Ohne spezialisierte Fertigkeiten in Bezug auf Immobilienvermögen und ohne einen strukturierten Ansatz, um Immobilien mit Gewinnpotential zu identifizieren, tendieren die meisten Banken dazu, eine Strategie mit schneller Zwangsverwertung für ihre problematischen Immobiliensicherheiten zu verfolgen (siehe Abbildung 1: Strategie 2). Diese Strategie impliziert den Verkauf von Immobiliensicherheiten durch gerichtliche oder außergerichtliche Vollstreckungsverfahren an Dritte mit dem Ziel, für die Bank zumindest teilweise die Verluste durch notleidende Kredite wieder zu kompensieren. Das bedeutet natürlich auch einen deutlich geringeren Verkaufspreis zu akzeptieren, da diese Strategie Schnäppchenjäger anlockt, die versuchen, Immobilienbesitz unter dem aktuellen Marktwert zu erstehen. Idealerweise sollte dieser Ansatz nur bei Immobilien ohne Gewinnpotential in Betracht gezogen werden (z. B. Eigentum in schlechter Verfassung, mit einer hohen Leerstandsquote etc.) oder bei Immobilien, die sich noch in einer frühen Bauphase befinden. Diese Strategie kann auch aber immer dann angewendet werden, falls die Kreditsumme ohnehin deutlich geringer ist als der Marktwert der Immobiliensicherheit und durch den bei Zwangsverwertungen erreichten Preis gedeckt werden kann.

Als dritte Option, falls die Bank der Meinung ist, die Versteigerung der Immobilie würde einen zu niedrigen Verkaufspreis erzielen, kann sie in Betracht ziehen, auch eine Immobilie ohne Gewinnpotential selbst zu erwerben, um sie mittelfristig geordnet zu verkaufen (z. B. innerhalb von 1 bis 2 Jahren), und zwar zu einem deutlich höheren Preis als der derzeitige Vollstreckungswert (siehe Abbildung 1: Strategie 3). Umfassende Investitionen für die Weiterentwicklung solcher Immobilien sollten während dieses Zeitraums möglichst nicht erfolgen, da kein positiver Marktausblick für das entsprechende Immobiliensegment / den betroffenen Markt vorhergesagt ist.
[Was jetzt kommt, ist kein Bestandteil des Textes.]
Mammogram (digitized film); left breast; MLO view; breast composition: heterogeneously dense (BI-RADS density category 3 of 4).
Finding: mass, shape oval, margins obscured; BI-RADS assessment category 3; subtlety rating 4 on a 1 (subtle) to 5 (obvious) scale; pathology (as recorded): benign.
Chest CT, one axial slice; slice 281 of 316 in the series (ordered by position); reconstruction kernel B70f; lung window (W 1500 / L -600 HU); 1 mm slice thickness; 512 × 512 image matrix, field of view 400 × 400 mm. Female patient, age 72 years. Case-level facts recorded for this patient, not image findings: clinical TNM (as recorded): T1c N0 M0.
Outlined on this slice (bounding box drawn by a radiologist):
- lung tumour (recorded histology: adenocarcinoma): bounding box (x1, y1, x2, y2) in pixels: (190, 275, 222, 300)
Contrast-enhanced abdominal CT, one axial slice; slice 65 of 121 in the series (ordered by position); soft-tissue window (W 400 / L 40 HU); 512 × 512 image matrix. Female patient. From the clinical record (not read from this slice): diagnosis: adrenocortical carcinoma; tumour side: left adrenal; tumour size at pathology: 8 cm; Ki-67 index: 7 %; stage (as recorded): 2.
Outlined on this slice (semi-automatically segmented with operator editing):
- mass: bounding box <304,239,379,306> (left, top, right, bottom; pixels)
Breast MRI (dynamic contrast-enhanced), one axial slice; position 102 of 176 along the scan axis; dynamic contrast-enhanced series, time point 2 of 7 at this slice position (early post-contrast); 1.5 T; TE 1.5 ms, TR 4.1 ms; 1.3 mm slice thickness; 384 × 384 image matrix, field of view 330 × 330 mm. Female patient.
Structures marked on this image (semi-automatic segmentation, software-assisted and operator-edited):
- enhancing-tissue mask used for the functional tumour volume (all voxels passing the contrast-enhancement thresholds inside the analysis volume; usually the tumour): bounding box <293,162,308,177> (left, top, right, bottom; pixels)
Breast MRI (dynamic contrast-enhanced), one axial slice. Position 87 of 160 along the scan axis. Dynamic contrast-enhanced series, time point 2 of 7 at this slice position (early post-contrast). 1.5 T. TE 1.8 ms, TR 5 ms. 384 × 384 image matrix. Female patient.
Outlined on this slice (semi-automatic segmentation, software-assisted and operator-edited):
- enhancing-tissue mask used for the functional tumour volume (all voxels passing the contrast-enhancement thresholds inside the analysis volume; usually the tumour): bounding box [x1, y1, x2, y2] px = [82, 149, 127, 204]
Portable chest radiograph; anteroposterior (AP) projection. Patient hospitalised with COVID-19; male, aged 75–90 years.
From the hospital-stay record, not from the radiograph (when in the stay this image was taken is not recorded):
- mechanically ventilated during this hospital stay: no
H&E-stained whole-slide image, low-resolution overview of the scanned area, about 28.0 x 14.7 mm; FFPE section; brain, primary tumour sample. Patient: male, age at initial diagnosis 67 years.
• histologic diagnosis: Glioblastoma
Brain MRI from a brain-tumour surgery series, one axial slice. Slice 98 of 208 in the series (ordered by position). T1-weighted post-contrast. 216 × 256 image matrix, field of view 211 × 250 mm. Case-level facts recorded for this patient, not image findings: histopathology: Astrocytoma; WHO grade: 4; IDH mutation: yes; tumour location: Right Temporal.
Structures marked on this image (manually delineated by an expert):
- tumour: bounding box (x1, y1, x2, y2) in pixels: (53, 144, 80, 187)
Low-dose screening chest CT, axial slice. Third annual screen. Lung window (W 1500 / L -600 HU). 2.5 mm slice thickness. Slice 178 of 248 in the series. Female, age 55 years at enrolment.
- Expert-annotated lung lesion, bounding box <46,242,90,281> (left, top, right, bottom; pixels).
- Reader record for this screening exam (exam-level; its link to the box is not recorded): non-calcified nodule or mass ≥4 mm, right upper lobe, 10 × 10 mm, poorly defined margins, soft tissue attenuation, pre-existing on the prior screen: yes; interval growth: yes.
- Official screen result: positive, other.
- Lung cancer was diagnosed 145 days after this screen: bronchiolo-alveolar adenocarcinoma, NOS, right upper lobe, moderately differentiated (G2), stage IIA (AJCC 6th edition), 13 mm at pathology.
Der größte Vorteil dieser dritten Strategie im Vergleich zur Zwangsverwertung ist, dass die Bank genügend Zeit hat, einen geordneten Verkaufsprozess zu initiieren und durchzuführen. Somit kann der derzeitige Marktwert für die Sicherheit erreicht werden.

Abbildung 1: Zielstrategien für problembehaftetes Immobilienvermögen

Buchung und Instandhaltung von Immobiliensicherheiten: Ziel – Management Organisation von Immobilien

Um ein dediziertes Management problembehafteten Immobilieneigentums zu ermöglichen, wird empfohlen Immobiliensicherheiten mit Gewinnpotential zu Zweckgesellschaften transferieren. Diese Zweckgesellschaften zur Immobilienentwicklung haben eine bewilligte separate Finanzierungslinie und sind dazu da, Immobilien von zahlungsunfähigen Kunden zu übernehmen um anschließend mittelfristig an externe Investoren verkauft zu werden. Die Anzahl so genannter Zweckgesellschaften und die Zusammenstellung ihres Immobilienportfolios sollte so geartet sein, dass die Anforderungen von potenziellen zukünftigen Investoren erfüllt werden, basierend auf ihren jeweiligen Präferenzen für zukünftige Kapitalbeteiligungen. Investoren gehören typischerweise einer der folgenden Kategorien an: (i) institutionelle Investoren (z. B. Pensionsfonds, staatliche Fonds, Immobilieninvestmentfonds), interessiert an einzelnen großen Immobilien oder kleinen Portfolios mit langfristigen Zahlungsströmen aus Mieterträgen; (ii) Finanzinvestoren (z. B. Beteiligungsunternehmen oder Hedge Fonds) interessiert an großen Portfolios mit hohem Risiko / Rendite-Verhältnis auf kurz- / mittelfristige Sicht oder (iii) strategische Investoren (z. B. Immobilienentwickler, Hotelketten etc.) mit Immobilienmanagement als eines ihrer Hauptgeschäfte und interessiert an der Entwicklung von einzelnen Immobilienobjekten.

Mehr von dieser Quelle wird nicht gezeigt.